Repeat all of the records word for word, but skip any picture.

[Stored data entries]
+-------+
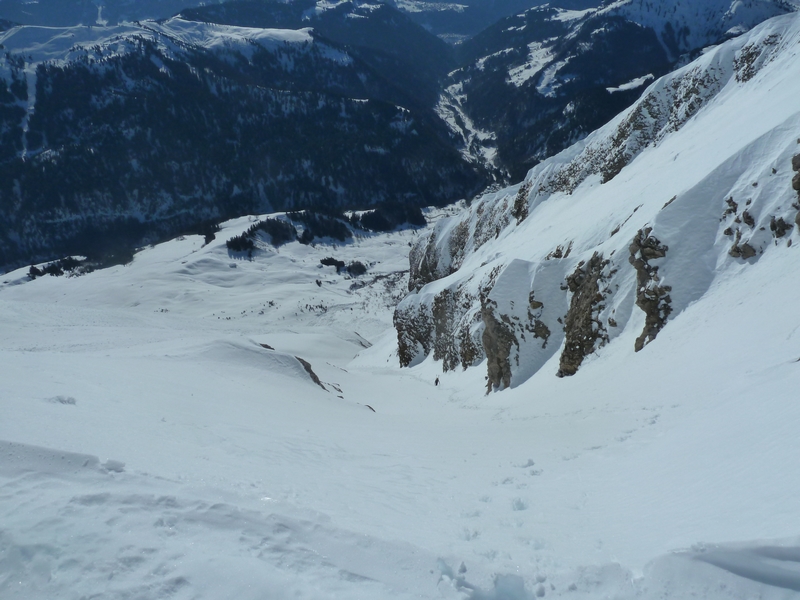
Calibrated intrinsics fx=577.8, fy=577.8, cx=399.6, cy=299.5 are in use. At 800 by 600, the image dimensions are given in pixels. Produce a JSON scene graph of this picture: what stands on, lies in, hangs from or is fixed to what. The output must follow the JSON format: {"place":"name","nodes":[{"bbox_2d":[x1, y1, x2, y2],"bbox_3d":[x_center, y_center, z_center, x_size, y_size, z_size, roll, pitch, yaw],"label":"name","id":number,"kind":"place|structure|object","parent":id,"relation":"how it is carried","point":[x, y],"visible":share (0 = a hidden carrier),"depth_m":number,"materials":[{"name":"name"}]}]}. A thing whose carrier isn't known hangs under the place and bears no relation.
{"place":"outdoors","nodes":[
{"label":"outdoors","id":0,"kind":"place"},
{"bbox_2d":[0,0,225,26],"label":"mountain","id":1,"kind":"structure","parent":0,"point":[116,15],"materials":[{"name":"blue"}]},
{"bbox_2d":[0,205,430,347],"label":"snowy valley","id":2,"kind":"structure","parent":0,"point":[303,249],"materials":[{"name":"white snow"}]},
{"bbox_2d":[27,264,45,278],"label":"tree","id":3,"kind":"object","parent":2,"relation":"on","point":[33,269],"visible":0.62,"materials":[{"name":"plant"}]},
{"bbox_2d":[27,256,87,278],"label":"tree cluster","id":4,"kind":"object","parent":2,"relation":"on","point":[57,269],"visible":0.63,"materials":[{"name":"plant"}]},
{"bbox_2d":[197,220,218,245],"label":"tree cluster","id":5,"kind":"object","parent":2,"relation":"on","point":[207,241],"visible":0.68,"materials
+-------+
• _THE COMPLETED TASK_:
Calibrated intrinsics fx=577.8, fy=577.8, cx=399.6, cy=299.5 are in use. At 800 by 600, the image dimensions are given in pixels. Produce a JSON scene graph of this picture: what stands on, lies in, hangs from or is fixed to what. The output must follow the JSON format: {"place":"name","nodes":[{"bbox_2d":[x1, y1, x2, y2],"bbox_3d":[x_center, y_center, z_center, x_size, y_size, z_size, roll, pitch, yaw],"label":"name","id":number,"kind":"place|structure|object","parent":id,"relation":"how it is carried","point":[x, y],"visible":share (0 = a hidden carrier),"depth_m":number,"materials":[{"name":"name"}]}]}. A thing whose carrier isn't known hangs under the place and bears no relation.
{"place":"outdoors","nodes":[
{"label":"outdoors","id":0,"kind":"place"},
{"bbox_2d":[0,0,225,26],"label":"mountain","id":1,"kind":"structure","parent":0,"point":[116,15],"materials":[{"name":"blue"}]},
{"bbox_2d":[0,205,430,347],"label":"snowy valley","id":2,"kind":"structure","parent":0,"point":[303,249],"materials":[{"name":"white snow"}]},
{"bbox_2d":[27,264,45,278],"label":"tree","id":3,"kind":"object","parent":2,"relation":"on","point":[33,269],"visible":0.62,"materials":[{"name":"plant"}]},
{"bbox_2d":[27,256,87,278],"label":"tree cluster","id":4,"kind":"object","parent":2,"relation":"on","point":[57,269],"visible":0.63,"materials":[{"name":"plant"}]},
{"bbox_2d":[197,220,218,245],"label":"tree cluster","id":5,"kind":"object","parent":2,"relation":"on","point":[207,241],"visible":0.68,"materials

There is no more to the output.